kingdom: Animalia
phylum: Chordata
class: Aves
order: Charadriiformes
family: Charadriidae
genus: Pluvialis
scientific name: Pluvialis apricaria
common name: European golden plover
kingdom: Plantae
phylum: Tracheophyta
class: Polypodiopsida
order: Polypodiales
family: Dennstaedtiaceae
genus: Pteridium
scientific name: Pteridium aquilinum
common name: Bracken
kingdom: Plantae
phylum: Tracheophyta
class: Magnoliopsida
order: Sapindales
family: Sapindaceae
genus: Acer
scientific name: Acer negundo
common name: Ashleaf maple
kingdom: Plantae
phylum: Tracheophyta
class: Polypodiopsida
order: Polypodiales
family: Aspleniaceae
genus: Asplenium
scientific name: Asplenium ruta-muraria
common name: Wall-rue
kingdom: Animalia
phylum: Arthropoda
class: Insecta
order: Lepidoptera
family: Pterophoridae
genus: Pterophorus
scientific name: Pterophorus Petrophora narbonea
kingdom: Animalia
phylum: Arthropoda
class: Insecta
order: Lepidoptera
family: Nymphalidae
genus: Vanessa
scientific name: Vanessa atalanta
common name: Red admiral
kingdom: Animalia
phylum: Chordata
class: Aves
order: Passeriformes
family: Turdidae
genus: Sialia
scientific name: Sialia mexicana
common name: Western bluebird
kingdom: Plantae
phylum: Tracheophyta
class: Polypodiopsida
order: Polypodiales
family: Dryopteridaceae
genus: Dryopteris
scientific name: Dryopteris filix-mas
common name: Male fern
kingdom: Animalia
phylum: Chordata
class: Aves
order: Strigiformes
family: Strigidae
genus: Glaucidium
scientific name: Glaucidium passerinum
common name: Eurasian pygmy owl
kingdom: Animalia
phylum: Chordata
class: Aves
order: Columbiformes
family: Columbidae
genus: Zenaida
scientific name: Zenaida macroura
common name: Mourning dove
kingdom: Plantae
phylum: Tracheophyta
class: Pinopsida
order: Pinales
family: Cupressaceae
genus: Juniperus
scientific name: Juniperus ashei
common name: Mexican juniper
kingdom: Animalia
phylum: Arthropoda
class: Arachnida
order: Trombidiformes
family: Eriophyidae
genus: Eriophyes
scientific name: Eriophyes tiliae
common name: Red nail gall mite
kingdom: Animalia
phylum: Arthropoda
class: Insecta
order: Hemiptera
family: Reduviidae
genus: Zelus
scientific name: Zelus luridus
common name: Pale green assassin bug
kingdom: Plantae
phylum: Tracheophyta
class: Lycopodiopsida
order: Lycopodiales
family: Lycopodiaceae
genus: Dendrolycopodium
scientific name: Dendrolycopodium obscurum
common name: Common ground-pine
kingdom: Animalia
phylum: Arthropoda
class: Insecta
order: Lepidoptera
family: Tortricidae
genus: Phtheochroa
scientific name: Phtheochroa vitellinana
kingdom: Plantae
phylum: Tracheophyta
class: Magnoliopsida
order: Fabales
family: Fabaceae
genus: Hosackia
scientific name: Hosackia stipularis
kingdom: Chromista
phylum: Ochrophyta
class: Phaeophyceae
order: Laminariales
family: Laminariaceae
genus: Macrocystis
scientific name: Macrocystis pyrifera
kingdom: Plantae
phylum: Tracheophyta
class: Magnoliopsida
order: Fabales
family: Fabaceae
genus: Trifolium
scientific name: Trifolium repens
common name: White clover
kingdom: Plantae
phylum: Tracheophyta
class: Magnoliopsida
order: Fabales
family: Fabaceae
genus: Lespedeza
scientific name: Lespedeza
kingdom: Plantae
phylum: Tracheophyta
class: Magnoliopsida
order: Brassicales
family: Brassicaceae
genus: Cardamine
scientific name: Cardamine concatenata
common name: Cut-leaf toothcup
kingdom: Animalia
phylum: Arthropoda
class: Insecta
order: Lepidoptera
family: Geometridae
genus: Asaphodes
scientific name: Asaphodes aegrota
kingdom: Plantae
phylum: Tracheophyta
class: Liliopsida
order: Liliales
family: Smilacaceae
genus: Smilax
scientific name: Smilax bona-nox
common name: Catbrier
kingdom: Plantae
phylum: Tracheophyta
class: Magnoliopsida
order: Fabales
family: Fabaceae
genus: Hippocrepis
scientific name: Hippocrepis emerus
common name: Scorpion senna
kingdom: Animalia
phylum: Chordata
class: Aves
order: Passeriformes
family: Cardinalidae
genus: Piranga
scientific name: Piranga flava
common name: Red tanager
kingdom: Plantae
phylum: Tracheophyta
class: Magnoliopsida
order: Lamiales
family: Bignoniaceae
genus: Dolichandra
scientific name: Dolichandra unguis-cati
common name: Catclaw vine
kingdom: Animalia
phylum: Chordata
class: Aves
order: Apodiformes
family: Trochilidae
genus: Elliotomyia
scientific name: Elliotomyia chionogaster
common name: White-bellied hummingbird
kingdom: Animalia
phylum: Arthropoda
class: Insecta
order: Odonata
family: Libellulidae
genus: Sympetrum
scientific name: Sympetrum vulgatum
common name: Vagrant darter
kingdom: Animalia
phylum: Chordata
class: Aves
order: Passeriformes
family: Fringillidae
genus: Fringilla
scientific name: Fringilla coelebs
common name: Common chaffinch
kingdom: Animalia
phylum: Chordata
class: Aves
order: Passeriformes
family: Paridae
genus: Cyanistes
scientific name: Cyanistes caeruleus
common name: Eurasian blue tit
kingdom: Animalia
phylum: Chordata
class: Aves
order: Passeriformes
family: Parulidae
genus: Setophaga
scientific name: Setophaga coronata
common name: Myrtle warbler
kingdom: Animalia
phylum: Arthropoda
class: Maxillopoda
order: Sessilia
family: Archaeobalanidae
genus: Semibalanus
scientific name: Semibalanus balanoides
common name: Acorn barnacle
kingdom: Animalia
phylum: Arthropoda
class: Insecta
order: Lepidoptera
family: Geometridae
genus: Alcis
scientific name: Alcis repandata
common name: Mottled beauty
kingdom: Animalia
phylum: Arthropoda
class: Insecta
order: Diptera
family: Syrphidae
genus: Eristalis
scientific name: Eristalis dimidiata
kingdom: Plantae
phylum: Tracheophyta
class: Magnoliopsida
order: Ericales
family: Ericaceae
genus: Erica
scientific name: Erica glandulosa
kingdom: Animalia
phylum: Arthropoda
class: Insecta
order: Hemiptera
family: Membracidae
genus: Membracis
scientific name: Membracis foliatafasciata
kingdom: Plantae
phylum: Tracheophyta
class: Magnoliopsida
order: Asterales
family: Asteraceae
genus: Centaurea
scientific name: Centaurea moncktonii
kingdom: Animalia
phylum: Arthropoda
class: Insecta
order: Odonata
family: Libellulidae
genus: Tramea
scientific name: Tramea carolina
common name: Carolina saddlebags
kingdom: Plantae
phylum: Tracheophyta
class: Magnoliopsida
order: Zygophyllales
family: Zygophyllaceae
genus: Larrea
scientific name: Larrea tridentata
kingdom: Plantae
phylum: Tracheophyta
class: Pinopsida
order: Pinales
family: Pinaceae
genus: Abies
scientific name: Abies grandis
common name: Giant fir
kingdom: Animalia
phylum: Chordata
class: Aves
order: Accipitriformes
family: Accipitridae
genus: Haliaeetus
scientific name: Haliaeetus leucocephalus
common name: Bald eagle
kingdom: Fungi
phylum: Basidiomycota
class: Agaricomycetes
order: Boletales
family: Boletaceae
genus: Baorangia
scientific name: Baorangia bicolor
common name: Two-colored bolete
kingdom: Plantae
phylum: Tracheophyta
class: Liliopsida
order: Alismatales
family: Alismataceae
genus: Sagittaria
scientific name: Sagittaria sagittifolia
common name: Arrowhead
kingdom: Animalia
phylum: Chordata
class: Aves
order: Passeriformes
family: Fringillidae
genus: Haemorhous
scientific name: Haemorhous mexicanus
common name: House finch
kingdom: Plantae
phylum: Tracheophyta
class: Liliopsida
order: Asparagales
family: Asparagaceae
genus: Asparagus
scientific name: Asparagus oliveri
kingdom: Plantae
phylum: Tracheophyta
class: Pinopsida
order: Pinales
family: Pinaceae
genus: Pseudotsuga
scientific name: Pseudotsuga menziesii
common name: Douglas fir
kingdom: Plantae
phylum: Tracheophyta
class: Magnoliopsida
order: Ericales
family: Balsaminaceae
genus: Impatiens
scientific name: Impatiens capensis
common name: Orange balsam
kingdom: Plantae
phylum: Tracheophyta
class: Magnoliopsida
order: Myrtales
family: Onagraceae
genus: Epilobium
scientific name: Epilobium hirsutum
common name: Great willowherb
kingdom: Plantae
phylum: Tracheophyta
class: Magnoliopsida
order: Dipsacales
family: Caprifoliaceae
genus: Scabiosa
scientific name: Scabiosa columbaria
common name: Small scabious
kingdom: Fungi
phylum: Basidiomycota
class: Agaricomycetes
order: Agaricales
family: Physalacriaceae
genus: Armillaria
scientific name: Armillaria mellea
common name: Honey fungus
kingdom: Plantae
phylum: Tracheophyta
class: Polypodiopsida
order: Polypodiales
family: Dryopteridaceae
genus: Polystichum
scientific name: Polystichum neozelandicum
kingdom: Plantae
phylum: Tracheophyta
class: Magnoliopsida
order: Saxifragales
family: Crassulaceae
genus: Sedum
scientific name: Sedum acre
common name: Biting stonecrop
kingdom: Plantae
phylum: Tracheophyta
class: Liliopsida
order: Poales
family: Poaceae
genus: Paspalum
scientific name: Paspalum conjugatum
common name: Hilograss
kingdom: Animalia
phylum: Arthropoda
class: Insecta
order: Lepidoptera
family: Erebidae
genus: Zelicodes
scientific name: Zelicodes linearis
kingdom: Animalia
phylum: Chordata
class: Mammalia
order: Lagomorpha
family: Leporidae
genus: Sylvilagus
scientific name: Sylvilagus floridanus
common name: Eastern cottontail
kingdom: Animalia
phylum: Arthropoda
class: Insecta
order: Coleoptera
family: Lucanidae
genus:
+---+
What needs to be done:
Starting at the line containing "order: Zygophyllales" and ending with the line containing "order: Alismatales", rewrite those lines of the entries with "scientific name" changed to "binomial name" and nothing else altered.

Correct response:
order: Zygophyllales
family: Zygophyllaceae
genus: Larrea
binomial name: Larrea tridentata
kingdom: Plantae
phylum: Tracheophyta
class: Pinopsida
order: Pinales
family: Pinaceae
genus: Abies
binomial name: Abies grandis
common name: Giant fir
kingdom: Animalia
phylum: Chordata
class: Aves
order: Accipitriformes
family: Accipitridae
genus: Haliaeetus
binomial name: Haliaeetus leucocephalus
common name: Bald eagle
kingdom: Fungi
phylum: Basidiomycota
class: Agaricomycetes
order: Boletales
family: Boletaceae
genus: Baorangia
binomial name: Baorangia bicolor
common name: Two-colored bolete
kingdom: Plantae
phylum: Tracheophyta
class: Liliopsida
order: Alismatales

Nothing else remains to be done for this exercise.